What I ate at Restaurant Takao Takano
The meal kicked off with an amuse bouche which showed off the Chef’s Japanese roots as it consisted of a chawanmushi topped with beef jelly, shitake mushroom, and mackerel. Mackerel seems to be in vogue with Michelin star chefs these days but I typically find the execution unconvincing. This was not one of those times as this was one of the better mackerel dishes I have had in a long time. The texture was key here with the chawanmushi (a savory Japanese egg custard) creamy and the shitakes cut thinly to give the dish a rice-like texture. In addition to their texture, the shitakes added plenty of umami and earthiness which played very well with the flavorful beef jelly. The mackerel was the cherry on top, its strong flavors holding up well with the rest of the components.
The first proper course was an intriguing pairing of tuna with eel and variations of eggplant. Here, the tuna was cooked only the lightest amount from a quick blow torching to give it some of that wonderful aburi smokiness without overcooking the fish. Tuna and eggplant is not a combination I have encountered before but it worked surprisingly well and I’d be happy to have it again - the eggplant’s unique, somewhat spongy texture was a welcomed addition to the dish. The eel was also good but may have been one flavor too many in the dish.
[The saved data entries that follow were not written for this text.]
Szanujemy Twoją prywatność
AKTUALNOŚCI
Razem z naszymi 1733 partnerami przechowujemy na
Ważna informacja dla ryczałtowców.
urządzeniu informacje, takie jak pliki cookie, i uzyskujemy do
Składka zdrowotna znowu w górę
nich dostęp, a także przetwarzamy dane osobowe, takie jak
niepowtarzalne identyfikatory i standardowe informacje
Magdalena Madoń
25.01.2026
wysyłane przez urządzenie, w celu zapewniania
The main fish course was a classy dish of red mullet with shimeji mushrooms and vegtables. What struck me most about this dish was how clean the flavors were. A nice big fillet of red mullet, some high quality vegtables, and a sauce. Simple, but executed with great finesse. Particularly good was the sauce which added some richness but was light enough to let the vegtable flavors come through nicely - I had a little trouble hearing what was in it but it sounded like it was based on a vegtable broth with a bit of fennel and artichoke which explained its lightness.
The main course was breast and leg of pigeon with a “beignet” of artichoke and onion. This was a solid pigeon dish through and through. The breast itself was well cooked - nice and pink with crispy skin. The only downside was that the flavor of the meat was a tad average, not quite as packed with taste as my favorite pigeons (Cheval Blanc & Kong Hans Kaelder). Much like the breast, the leg had nice crispy skin and tender meat which, with the encouragement of the staff, I dug into with my hands. As with any good pigeon dish, the meat was paired with a deeply reduced jus which had some fruity notes that I really enjoyed. On the side was some farro which added its signature toothsome texture while a crispy tempura artichoke added some uncouth fun.
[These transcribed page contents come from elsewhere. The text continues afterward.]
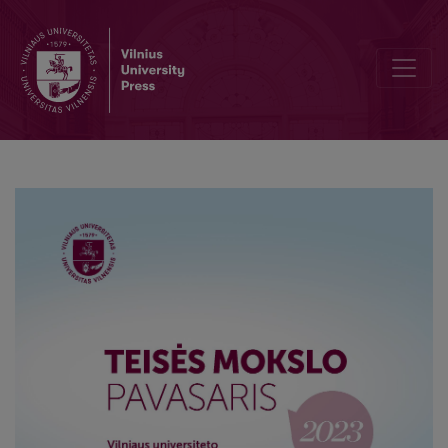
Foreword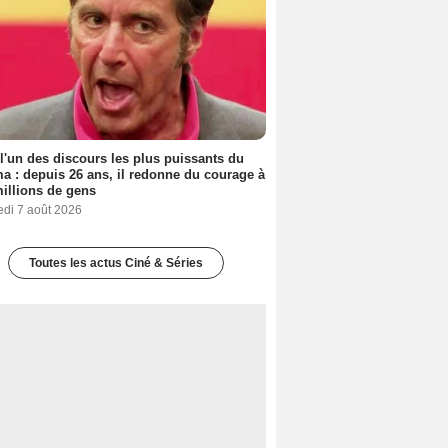
 l'un des discours les plus puissants du
a : depuis 26 ans, il redonne du courage à
illions de gens
edi 7 août 2026
Toutes les actus Ciné & Séries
Even though the menu was only €110, it included an excellent selection of cheese at no supplement (restaurants charging €200+ for a tasting menu and then tacking on €25 for cheese, please take note). While it was missing some of the French heavy hitters (no comte), the cheese board was a joy to eat as always. Bonus points for pairing it with some excellent honey and homemade marmalade.
Dessert was marinated cherries on top of a pannacotta with a bit of pistachio. Safe flavors but again, a deeply satisfying dish to eat. The cherries were of excellent quality and provided a perfect topping for the smooth pannacotta. Some milk ice cream on the side added even more creaminess while the honey biscuits added a nice contrasting texture. I enjoyed the dish quite a bit but I would have appreciated it even more if the pistachio flavors came through stronger as they were quite faint. The meal then ended with madeleines and peanut butter chocolate cookies which appeared to be freshly made based on how hot they were.